(Saved entries)
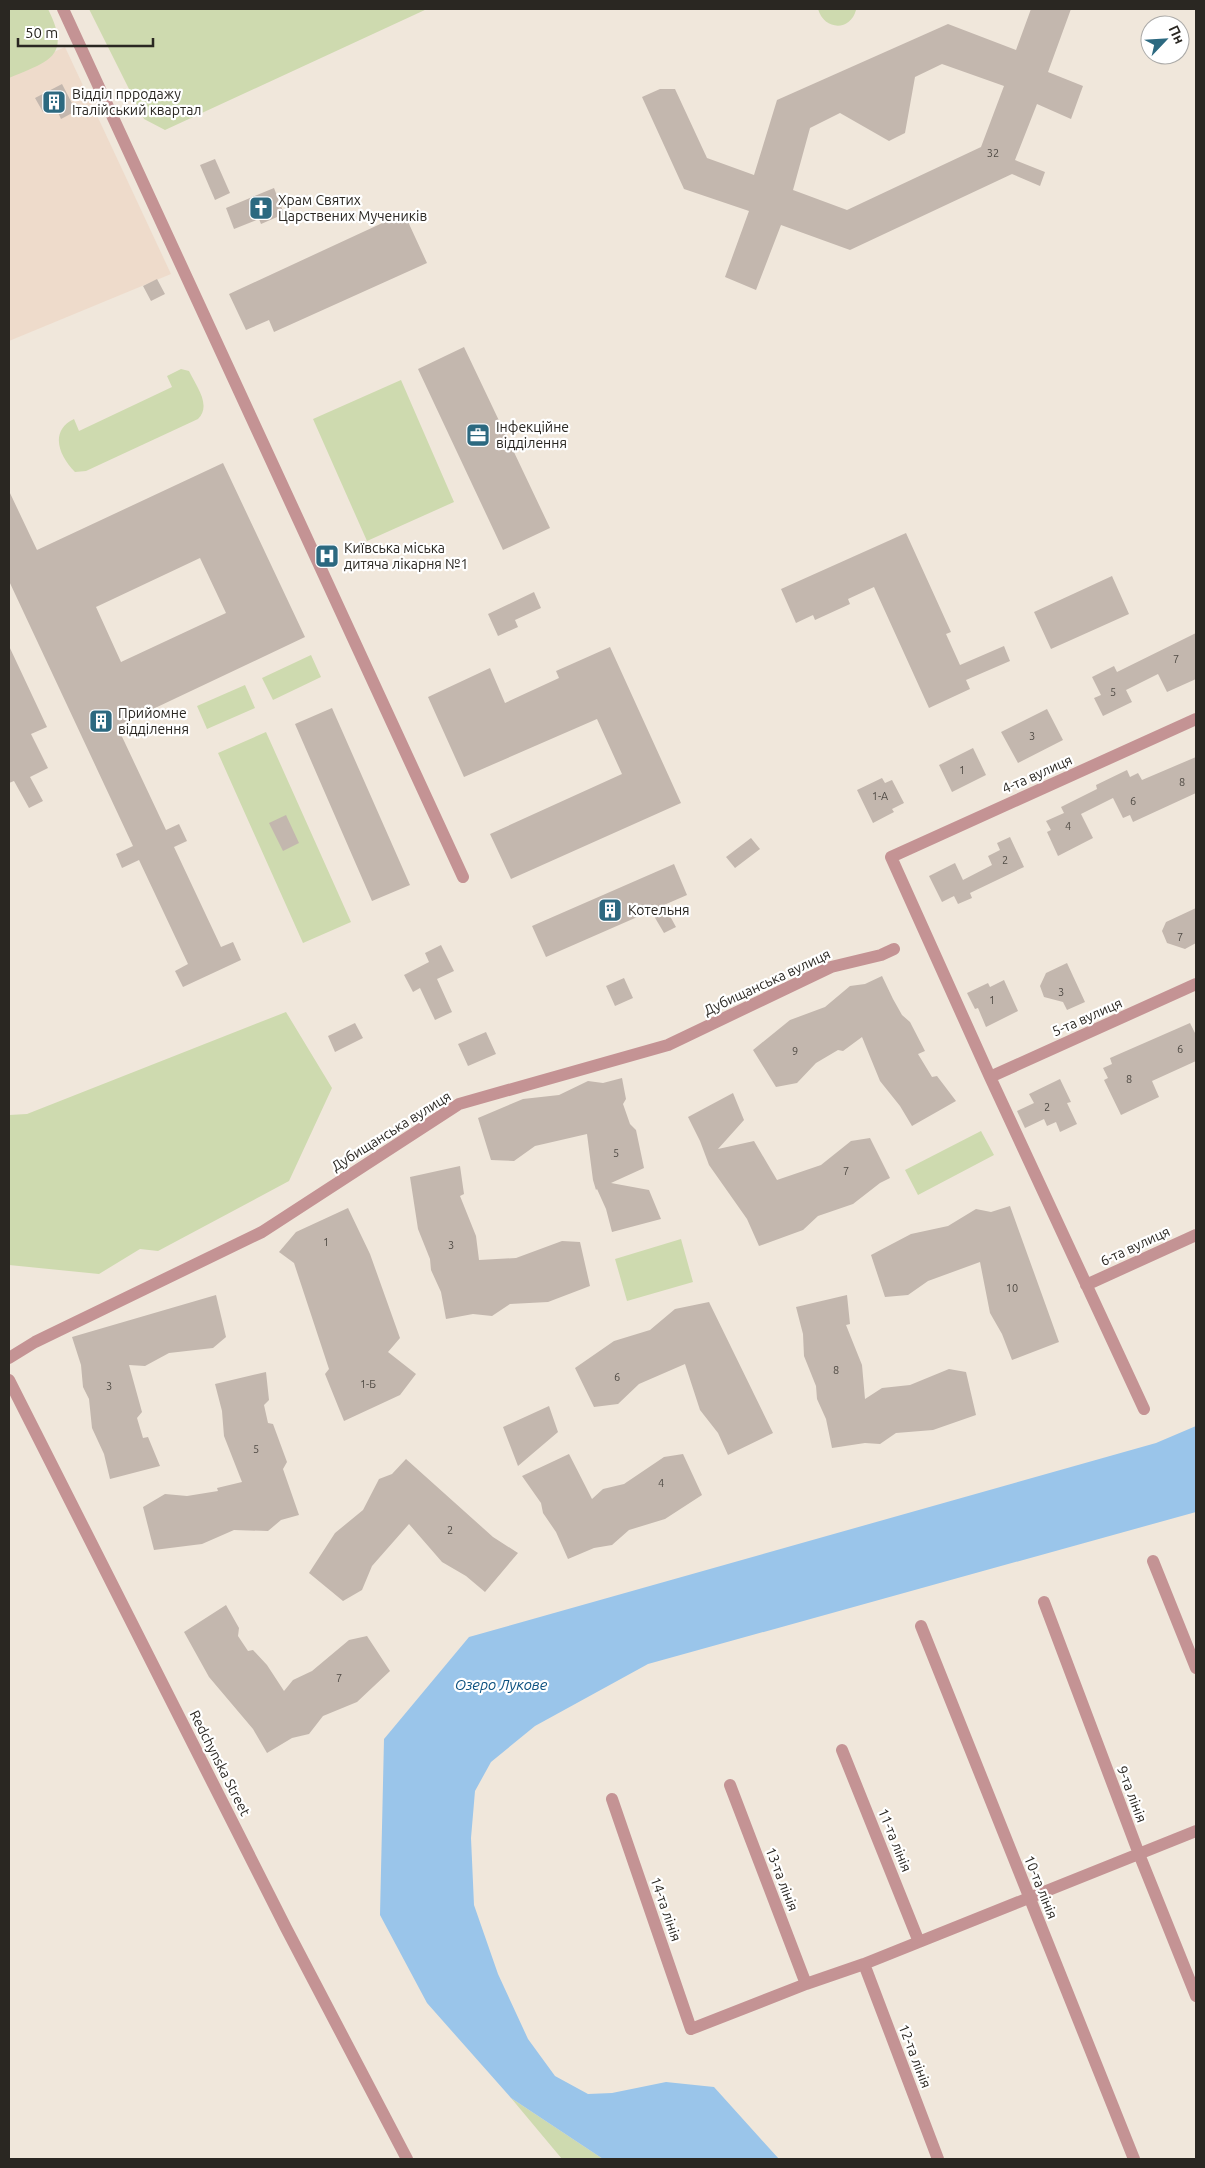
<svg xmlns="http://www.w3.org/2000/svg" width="1205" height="2168" viewBox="0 0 1205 2168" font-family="Ubuntu,sans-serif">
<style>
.commercial{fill:#eedbcb}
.green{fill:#cedaaf}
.water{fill:#9ac5ea}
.building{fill:#c3b7ae;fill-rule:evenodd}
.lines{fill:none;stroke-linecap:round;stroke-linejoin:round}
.street{stroke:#c49394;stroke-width:12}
.labels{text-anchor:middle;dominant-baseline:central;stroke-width:4.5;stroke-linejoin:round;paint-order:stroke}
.number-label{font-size:11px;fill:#504b45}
.poi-label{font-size:14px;fill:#2a2722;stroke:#fff;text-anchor:start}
.street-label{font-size:14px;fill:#2a2722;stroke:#fff}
.water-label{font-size:15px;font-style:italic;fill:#0d5280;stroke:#fff}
</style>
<rect width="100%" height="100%" fill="#f0e7db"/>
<!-- commercial -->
<path class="commercial" d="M65,47L171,274L9,341V72Z"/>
<!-- green -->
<path class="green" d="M9,9H48C72,57 49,61 9,78Z
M89,9H427L165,130L144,119Z
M818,9H856V10C850,32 824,30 818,9Z
M181,369L189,371C196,386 212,405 198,419L86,471L75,472C59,456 49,431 74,419L79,431L172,387L167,376Z
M401,380L454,502L367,541L313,419Z
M311,655L321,677L273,700L262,678Z
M245,685L255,708L207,729L197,706Z
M266,732L351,922L303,943L218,753Z
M286,1012L332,1088L289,1181L158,1251L140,1249L99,1274L9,1265V1115L27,1114Z
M981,1131L994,1155L918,1195L905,1170Z
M681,1239L693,1282L627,1301L615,1259Z
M511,2098L603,2159H562Z"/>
<!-- water -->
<path class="water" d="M1196,1426V1512L648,1664L535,1726L491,1762L475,1791L471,1838L474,1905L498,1974L528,2039L555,2076L588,2094L612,2093L666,2082L714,2087L779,2159H603L511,2098L427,2003L380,1915L384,1739L469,1637L1156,1443Z"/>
<!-- building -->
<path class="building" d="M1031,9H1071L1048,72L1083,86L1071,119L1037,104L1015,160L1045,172L1040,186L1012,174L850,250L781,225L756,290L725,277L749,211L684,189L642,97L660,89H675L707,158L754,175L777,100L948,24L1016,50ZM942,64L1004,86L981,147L847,210L793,190L810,128L840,113L889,141L905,133L915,77Z
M62,84L76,111L61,119L55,106L43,112L35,98Z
M215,159L230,193L215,200L200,165Z
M274,188L284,214L261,224L259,219L234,229L226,208Z
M404,213L427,263L274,332L269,320L246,330L229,294Z
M157,279L165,294L151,301L143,286Z
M464,347L550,528L503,550L418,369Z
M223,463L305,637L117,726L166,830L179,824L187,841L174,847L221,947L233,942L241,960L183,987L175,971L188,964L139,860L122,868L116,854L133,846L9,581V491L37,550ZM200,558L226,613L121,662L96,607Z
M906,533L951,632L946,634L960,665L1004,646L1010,661L966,680L970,689L929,708L874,587L848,599L850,604L815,620L813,615L796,623L781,589Z
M1112,576L1129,614L1051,649L1034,612Z
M534,592L541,608L515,620L518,627L498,636L488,614Z
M1196,633V679L1167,692L1158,674L1126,690L1132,702L1103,716L1094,698L1101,695L1092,677L1114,666L1117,672Z
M9,646L47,727L31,734L48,768L30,777L43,801L29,808L14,781L9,783Z
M610,647L681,803L511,879L490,834L622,774L597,719L464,777L428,697L490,668L505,703L559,678L556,671Z
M332,708L410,885L372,901L295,724Z
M1047,709L1063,740L1018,763L1001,732Z
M973,748L986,775L952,792L939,765Z
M1196,757V793L1133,822L1130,815L1123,818L1113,798L1081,814L1093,838L1058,856L1047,832L1051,830L1046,821L1064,813L1061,807L1097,789L1096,785L1127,770L1130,777L1138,773L1142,780Z
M882,778L885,783L892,780L904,803L892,809L894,812L873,823L857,790Z
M286,815L299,843L283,851L269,823Z
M1010,837L1024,867L970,893L972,898L958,904L954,896L942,902L929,876L955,863L963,880L992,865L988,856L1000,850L997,843Z
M751,838L760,849L735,868L726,857Z
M674,864L687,895L664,905L676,927L664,933L651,911L546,957L532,926Z
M1196,908V943L1185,949L1167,943L1162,931L1166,922Z
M441,945L454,971L437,979L452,1012L435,1020L420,988L413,992L404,975L429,962L425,953Z
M1067,963L1085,1002L1067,1010L1063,1002L1044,997L1040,986L1046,973Z
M882,976L893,999L902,1015L910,1022L925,1051L918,1054L932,1077L937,1076L956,1101L912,1126L900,1106L880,1081L862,1037L843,1051L838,1050L816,1063L797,1083L776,1087L753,1050L790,1020L825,1007L850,986L865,984Z
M624,978L633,998L615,1006L606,986Z
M1004,980L1018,1011L986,1027L978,1008L975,1009L967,993L988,983L990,987Z
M355,1023L363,1038L335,1052L328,1036Z
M1190,1023L1196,1035V1061L1152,1081L1159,1097L1121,1115L1104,1080L1108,1078L1103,1068L1112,1064L1110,1058Z
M486,1032L496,1054L468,1066L458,1044Z
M622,1078L626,1099L623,1104L630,1124L636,1130L644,1168L611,1183L649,1190L661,1219L612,1232L606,1209L597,1189L596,1190L593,1180L587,1134L535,1146L514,1161L491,1160L478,1118L523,1099L559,1095L588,1081L603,1083Z
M1060,1079L1071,1102L1067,1103L1077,1124L1060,1132L1056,1122L1047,1126L1044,1119L1025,1128L1017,1111L1034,1103L1029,1094Z
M733,1093L744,1120L718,1149L754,1141L777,1180L821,1165L851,1141L870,1138L890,1178L880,1183L853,1204L818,1216L803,1230L759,1246L747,1219L709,1165L700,1141L688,1117Z
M460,1166L464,1194L460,1196L476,1236L479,1260L516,1258L562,1241L580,1242L590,1286L548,1302L510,1304L492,1316L473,1314L446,1319L441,1292L431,1270L430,1259L418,1229L410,1177Z
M1010,1206L1059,1342L1012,1360L1002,1334L990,1313L980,1262L928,1281L908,1295L885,1297L871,1255L911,1234L948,1226L976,1209L991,1212Z
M348,1208L370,1254L400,1338L388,1352L416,1374L400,1395L344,1421L325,1374L329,1369L294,1263L279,1252L296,1232Z
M216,1295L226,1337L213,1348L169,1353L145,1366L129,1365L142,1412L137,1418L143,1438L148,1437L160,1466L110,1479L104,1454L92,1428L89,1399L83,1387L81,1365L72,1337Z
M847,1295L850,1324L846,1325L862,1365L865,1399L882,1388L910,1385L949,1369L966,1372L976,1415L933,1430L896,1433L880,1444L865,1443L832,1448L826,1419L817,1399L816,1386L804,1356L803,1334L796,1307Z
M709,1302L773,1433L728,1455L718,1433L700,1410L685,1364L639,1384L618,1404L594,1407L575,1368L614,1341L650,1330L675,1309Z
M266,1372L269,1400L264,1405L268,1423L273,1424L287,1462L283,1469L299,1515L281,1520L268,1531L234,1530L202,1544L154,1550L143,1507L165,1494L187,1496L218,1491L217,1488L242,1482L224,1436L222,1411L215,1384Z
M549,1406L558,1432L518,1466L503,1427Z
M569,1454L592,1499L603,1489L624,1484L664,1457L683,1454L702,1495L665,1519L629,1530L612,1545L594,1548L568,1559L556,1532L543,1513L541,1503L522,1476Z
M406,1459L493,1537L518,1553L485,1592L466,1576L442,1562L409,1524L372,1566L362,1590L343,1601L309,1573L335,1533L363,1510L379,1479L392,1474Z
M226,1605L239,1628L238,1636L248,1651L253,1650L267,1665L284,1691L293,1680L312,1671L349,1640L367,1636L390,1671L357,1702L323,1716L309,1734L292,1738L267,1753L253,1729L209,1677L184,1632Z"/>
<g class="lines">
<!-- street -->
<path class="street" d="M63,9L463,877
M990,1077L1196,984
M1086,1285L1196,1235
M9,1358L35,1342L262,1232L459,1104L668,1045L831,967L881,955L894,949
M9,1380L286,1928L407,2159
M1144,1409L990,1077L891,857L1196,719
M1153,1561L1196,1668
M1044,1602L1139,1854L1196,1996
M921,1626L1134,2159
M842,1750L919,1942
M730,1785L806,1984
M612,1799L691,2029L806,1984L864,1964L1196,1831
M864,1964L938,2159"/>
</g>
<!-- icons -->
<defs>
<g id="building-square" transform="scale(1.25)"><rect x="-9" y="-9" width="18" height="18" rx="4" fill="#2c6980" stroke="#fff"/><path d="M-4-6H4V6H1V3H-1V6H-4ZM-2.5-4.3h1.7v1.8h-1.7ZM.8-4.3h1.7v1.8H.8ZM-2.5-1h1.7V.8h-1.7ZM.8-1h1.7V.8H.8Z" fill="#fff"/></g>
<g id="church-square" transform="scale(1.25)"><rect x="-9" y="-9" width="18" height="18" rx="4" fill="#2c6980" stroke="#fff"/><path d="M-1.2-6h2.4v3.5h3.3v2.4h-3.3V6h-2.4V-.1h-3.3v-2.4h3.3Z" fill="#fff"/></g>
<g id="office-square" transform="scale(1.25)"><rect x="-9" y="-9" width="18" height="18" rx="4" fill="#2c6980" stroke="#fff"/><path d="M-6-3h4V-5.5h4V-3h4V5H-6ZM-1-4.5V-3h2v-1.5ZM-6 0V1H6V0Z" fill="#fff"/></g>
<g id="hospital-square" transform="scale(1.25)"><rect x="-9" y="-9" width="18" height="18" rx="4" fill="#2c6980" stroke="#fff"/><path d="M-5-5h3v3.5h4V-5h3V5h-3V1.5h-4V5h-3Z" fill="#fff"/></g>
</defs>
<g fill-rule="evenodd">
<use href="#building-square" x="54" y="102"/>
<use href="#church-square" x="261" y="208"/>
<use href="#office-square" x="478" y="435"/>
<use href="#hospital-square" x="327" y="556"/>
<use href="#building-square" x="101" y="721"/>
<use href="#building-square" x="610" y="910"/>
</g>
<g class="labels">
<!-- number labels -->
<g class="number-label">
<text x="993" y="153">32</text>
<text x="1176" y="659">7</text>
<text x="1113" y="692">5</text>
<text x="1032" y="736">3</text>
<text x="962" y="770">1</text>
<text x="1182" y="782">8</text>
<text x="880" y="796">1-А</text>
<text x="1133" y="801">6</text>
<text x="1068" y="826">4</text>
<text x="1005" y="860">2</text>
<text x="1180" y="937">7</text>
<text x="1061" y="992">3</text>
<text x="992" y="1000">1</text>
<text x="1180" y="1049">6</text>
<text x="795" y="1051">9</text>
<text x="1129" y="1079">8</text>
<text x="1047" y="1107">2</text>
<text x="616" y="1153">5</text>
<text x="846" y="1171">7</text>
<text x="326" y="1242">1</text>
<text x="451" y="1245">3</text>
<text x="1012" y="1288">10</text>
<text x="836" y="1370">8</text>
<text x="617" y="1377">6</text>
<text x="368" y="1384">1-Б</text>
<text x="109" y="1386">3</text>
<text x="256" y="1449">5</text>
<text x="661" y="1483">4</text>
<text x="450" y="1530">2</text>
<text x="339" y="1678">7</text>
</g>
<!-- poi labels -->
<g class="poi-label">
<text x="72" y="94">Відділ прродажу<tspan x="72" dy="16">Італійський квартал</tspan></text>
<text x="278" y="200">Храм Святих<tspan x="278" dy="16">Царствених Мучеників</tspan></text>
<text x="496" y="427">Інфекційне<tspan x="496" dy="16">відділення</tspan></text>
<text x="344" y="548">Київська міська<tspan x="344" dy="16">дитяча лікарня №1</tspan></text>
<text x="118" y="713">Прийомне<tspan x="118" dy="16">відділення</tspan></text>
<text x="628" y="910">Котельня</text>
</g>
<!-- street labels -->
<g class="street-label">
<text transform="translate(1037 774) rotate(-24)">4-та вулиця</text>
<text transform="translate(767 982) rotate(-25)">Дубищанська вулиця</text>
<text transform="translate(1087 1017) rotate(-24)">5-та вулиця</text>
<text transform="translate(391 1131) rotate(-32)">Дубищанська вулиця</text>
<text transform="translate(1135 1246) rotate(-25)">6-та вулиця</text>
<text transform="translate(220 1763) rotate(63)">Redchynska Street</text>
<text transform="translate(1132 1794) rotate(69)">9-та лінія</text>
<text transform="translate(895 1840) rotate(68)">11-та лінія</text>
<text transform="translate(782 1879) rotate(69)">13-та лінія</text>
<text transform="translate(1041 1887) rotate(68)">10-та лінія</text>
<text transform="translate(666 1909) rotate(71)">14-та лінія</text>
<text transform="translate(915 2056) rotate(69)">12-та лінія</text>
</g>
<!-- water labels -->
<g class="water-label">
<text x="501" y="1684">Озеро Лукове</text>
</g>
</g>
<!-- border -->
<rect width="1205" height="2168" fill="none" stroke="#2a2722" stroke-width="20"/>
<!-- north arrow -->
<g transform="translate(1165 40) rotate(65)"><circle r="24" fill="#ffffff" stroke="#aaa9a7"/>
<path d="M0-4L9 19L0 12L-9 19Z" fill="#2c6980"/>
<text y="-8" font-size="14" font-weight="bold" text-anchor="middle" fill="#2a2722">Пн</text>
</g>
<!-- scale -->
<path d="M18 38v8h135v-8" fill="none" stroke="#2a2722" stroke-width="2.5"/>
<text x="25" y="38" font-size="15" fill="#2a2722" stroke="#ffffff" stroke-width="4" paint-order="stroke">50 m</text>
</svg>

### TASK BRIEF
Scan the entries above. Copy each line that has the string "lines".

### EXERCISE SOLUTION
.lines{fill:none;stroke-linecap:round;stroke-linejoin:round}
<g class="lines">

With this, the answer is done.